Il semble cependant que la droite ne soit pas encore suffisamment rétablie que pour gagner les prochaines élections présidentielles de 2012. Elle reste encore très divisée et ne dispose pas d’une figure qui pourrait tenir tête directement à Chavez. Cela permet donc d’éviter le pire pour un temps. Les prix du pétrole qui augmentent cette année suite aux révolutions en Afrique du nord et Moyen-Orient donnent également une marge financière au chavisme pour se maintenir encore quelque temps. Nous somme cependant dans une situation où une opposition de gauche au chavisme doit se constituer au plus vite afin de proposer des méthodes et un véritable programme socialiste.

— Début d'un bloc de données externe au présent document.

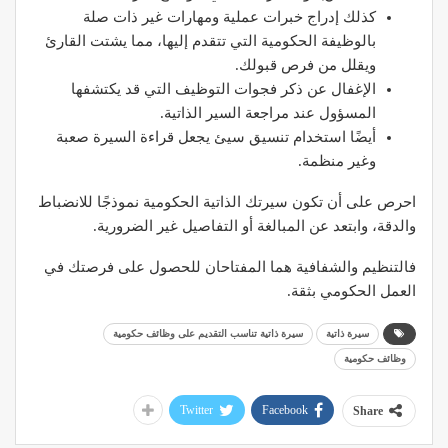
كذلك إدراج خبرات عملية ومهارات غير ذات صلة
بالوظيفة الحكومية التي تتقدم إليها، مما يشتت القارئ
ويقلل من فرص قبولك.
الإغفال عن ذكر فجوات التوظيف التي قد يكتشفها
المسؤول عند مراجعة السير الذاتية.
أيضًا استخدام تنسيق سيئ يجعل قراءة السيرة صعبة
وغير منظمة.
احرص على أن تكون سيرتك الذاتية الحكومية نموذجًا للانضباط
والدقة، وابتعد عن المبالغة أو التفاصيل غير الضرورية.
فالتنظيم والشفافية هما المفتاحان للحصول على فرصتك في
العمل الحكومي بثقة.
سيرة ذاتية
سيرة ذاتية تناسب التقديم على وظائف حكومية
وظائف حكومية
Twitter
Facebook
Share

Ce n’est pas une tâche facile dans un pays où la polarisation politique extrême entre chavistes et non-chavistes ne permet pas de réel débat de fond. C’est également très difficile au vu de l’inconsistance politique de beaucoup de petites organisations à gauche du chavisme qui se contentent de critiques de façade tout en capitulant presque systématiquement devant le chavisme. La construction d’une opposition de gauche au chavisme, sérieuse et crédible, devient pourtant une nécessité au vu de l’incapacité de plus en plus manifeste de celui-ci à construire le socialisme.

Un bon début pour une telle opposition de gauche serait de proposer :

  • L’introduction d’un véritable système de contrôle ouvrier, via des comités de délégués élus et révocables, qui contrôleraient la marche quotidienne des entreprises. L’ouverture des livres de comptes de toutes les entreprises – y compris des entreprises nationalisées – afin d’être inspectées par des comités de travailleurs, pour mettre un terme à la corruption et de déraciner la bureaucratie.
  • Ces comités doivent être reliés au niveau de leur ville, de leur région et au niveau national. Les entreprises d’Etat doivent être gérées sur base d’un système de gestion démocratique ouvrière, les conseils d’administration de telles entreprises devant être composés de représentants élus des travailleurs de l’industrie, des couches plus larges de la classe ouvrière et des pauvres, et d’un gouvernement ouvrier et paysan.
  • Tous les cadres doivent être élus et révocables à tout moment, et ne doivent pas recevoir plus que le salaire moyen d’un ouvrier qualifié.
  • L’expropriation des banques, des multinationales et des 100 familles les plus riches qui contrôlent toujours l’économie vénézuélienne, et l’introduction d’un plan socialiste démocratique de production.
  • La formation d’une fédération syndicale indépendante et démocratique, avec une direction élue, redevable à et contrôlée par la base des membres. La lutte pur un tel programme est maintenant urgente afin d’insuffler un souffle nouveau dans la révolution vénézuélienne et d’empêcher sa stagnation et la menace de la contre-révolution.

NOTES

(1) Résultat des élections de 2010 :

  • Opposition de droite : 5 334 309
  • PPT (allié a la droite) : 354 677
  • PSUV (et alliés comme PCV) : 5 451 422

(2) Le secteur privé représente toujours 58,3% du PIB en 2010, pour 58,8% en 1997. Sur base des chiffres du PIB par secteur de la Banque Centrale du Venezuela (http://www.bcv.org.ve/c2/indicadores.asp)

(3) Si on en arrive la, c’est parce que la tentative du chavisme de créer bureaucratiquement son propre syndicat n’a pas fonctionné, celui-ci, l’UNT, est le syndicat minoritaire. Les travailleurs ayant préféré rester dans leurs organisations syndicales traditionnelles.